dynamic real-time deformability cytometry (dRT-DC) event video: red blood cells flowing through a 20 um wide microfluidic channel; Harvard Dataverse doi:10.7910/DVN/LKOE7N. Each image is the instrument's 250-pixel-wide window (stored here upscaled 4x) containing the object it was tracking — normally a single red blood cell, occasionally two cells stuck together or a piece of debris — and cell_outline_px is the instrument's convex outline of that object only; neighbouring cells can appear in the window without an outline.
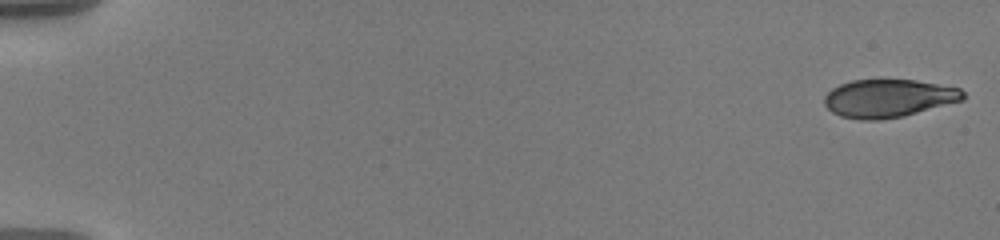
{"species": "human", "species_latin": "Homo sapiens", "temperature_condition": "warm", "stored_images_in_passage": 42, "camera_frame_rate_fps": 3000, "um_per_image_px": 0.085, "donor": {"sex": "male"}, "frame": {"image": 1, "passage_image": 1, "time_ms": 0.0, "image_size_px": [1000, 240], "cell_outline_px": [[964, 100], [904, 116], [880, 120], [860, 120], [840, 116], [832, 112], [824, 104], [824, 96], [832, 88], [840, 84], [852, 80], [916, 80], [960, 88], [964, 92]], "centroid_in_image_um": [75.51, 8.36], "position_along_channel_um": 9.5, "area_um2": 30.81}}
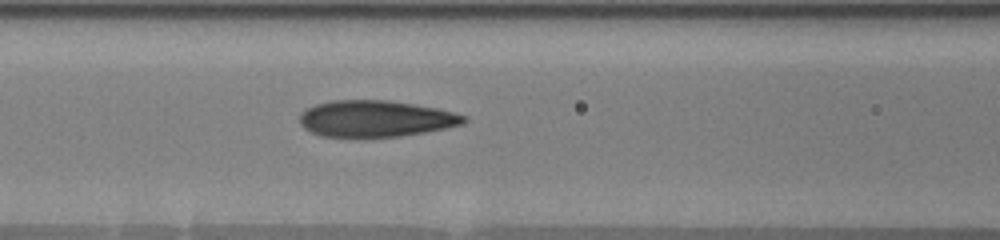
{"frame": {"image": 2, "passage_image": 26, "time_ms": 8.333, "image_size_px": [1000, 240], "cell_outline_px": [[468, 120], [464, 124], [424, 132], [400, 136], [360, 140], [320, 136], [304, 128], [300, 124], [300, 112], [316, 104], [332, 100], [388, 100], [436, 108], [468, 116]], "centroid_in_image_um": [31.88, 10.13], "position_along_channel_um": 134.7, "area_um2": 35.72}}
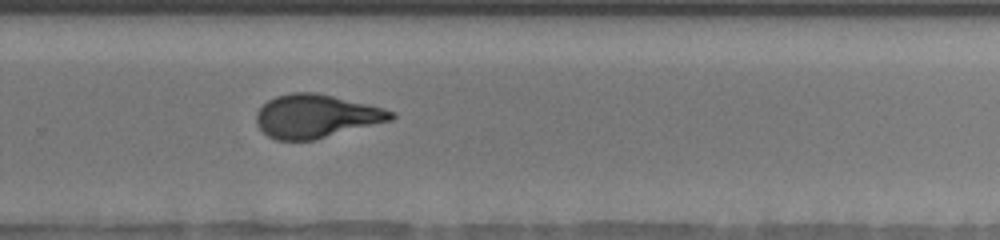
{"frame": {"image": 3, "passage_image": 36, "time_ms": 13.0, "image_size_px": [1000, 240], "cell_outline_px": [[396, 116], [392, 120], [312, 140], [276, 140], [268, 136], [256, 124], [256, 112], [268, 100], [276, 96], [292, 92], [316, 92], [368, 104], [384, 108], [396, 112]], "centroid_in_image_um": [26.87, 9.86], "position_along_channel_um": 302.9, "area_um2": 33.93}}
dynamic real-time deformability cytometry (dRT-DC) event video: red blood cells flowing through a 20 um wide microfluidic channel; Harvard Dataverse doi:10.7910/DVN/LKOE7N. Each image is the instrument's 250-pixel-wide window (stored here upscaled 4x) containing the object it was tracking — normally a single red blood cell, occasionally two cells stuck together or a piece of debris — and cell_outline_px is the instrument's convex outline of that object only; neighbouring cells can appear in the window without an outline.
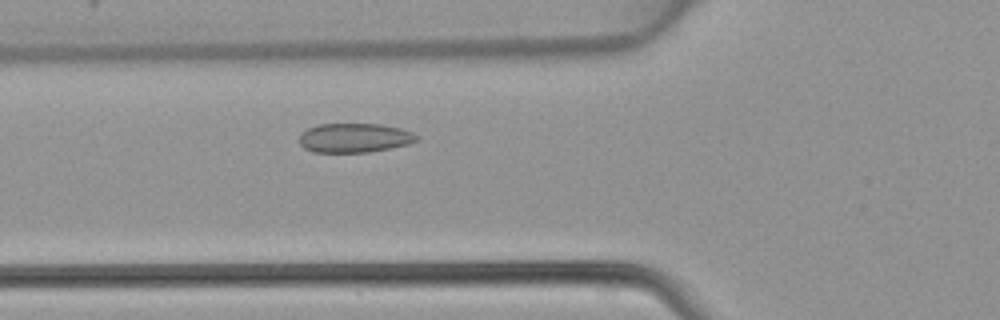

• • • • • • •

▸ **WHAT YOU WILL DO**
Reproduce the data word for word, excluding its pictures.

▸ **SOLUTION TO THIS TASK**
dynamic real-time deformability cytometry (dRT-DC) event video: red blood cells flowing through a 20 um wide microfluidic channel; Harvard Dataverse doi:10.7910/DVN/LKOE7N. Each image is the instrument's 250-pixel-wide window (stored here upscaled 4x) containing the object it was tracking — normally a single red blood cell, occasionally two cells stuck together or a piece of debris — and cell_outline_px is the instrument's convex outline of that object only; neighbouring cells can appear in the window without an outline.
{"species": "human", "species_latin": "Homo sapiens", "temperature_condition": "warm", "stored_images_in_passage": 42, "camera_frame_rate_fps": 3000, "um_per_image_px": 0.085, "donor": {"sex": "male"}, "frame": {"image": 1, "passage_image": 1, "time_ms": 0.0, "image_size_px": [1000, 240], "cell_outline_px": [[964, 100], [904, 116], [880, 120], [860, 120], [840, 116], [832, 112], [824, 104], [824, 96], [832, 88], [840, 84], [852, 80], [916, 80], [960, 88], [964, 92]], "centroid_in_image_um": [75.51, 8.36], "position_along_channel_um": 9.5, "area_um2": 30.81}}
{"frame": {"image": 2, "passage_image": 26, "time_ms": 8.333, "image_size_px": [1000, 240], "cell_outline_px": [[468, 120], [464, 124], [424, 132], [400, 136], [360, 140], [320, 136], [304, 128], [300, 124], [300, 112], [316, 104], [332, 100], [388, 100], [436, 108], [468, 116]], "centroid_in_image_um": [31.88, 10.13], "position_along_channel_um": 134.7, "area_um2": 35.72}}
{"frame": {"image": 3, "passage_image": 36, "time_ms": 13.0, "image_size_px": [1000, 240], "cell_outline_px": [[396, 116], [392, 120], [312, 140], [276, 140], [268, 136], [256, 124], [256, 112], [268, 100], [276, 96], [292, 92], [316, 92], [368, 104], [384, 108], [396, 112]], "centroid_in_image_um": [26.87, 9.86], "position_along_channel_um": 302.9, "area_um2": 33.93}}
dynamic real-time deformability cytometry (dRT-DC) event video: red blood cells flowing through a 20 um wide microfluidic channel; Harvard Dataverse doi:10.7910/DVN/LKOE7N. Each image is the instrument's 250-pixel-wide window (stored here upscaled 4x) containing the object it was tracking — normally a single red blood cell, occasionally two cells stuck together or a piece of debris — and cell_outline_px is the instrument's convex outline of that object only; neighbouring cells can appear in the window without an outline.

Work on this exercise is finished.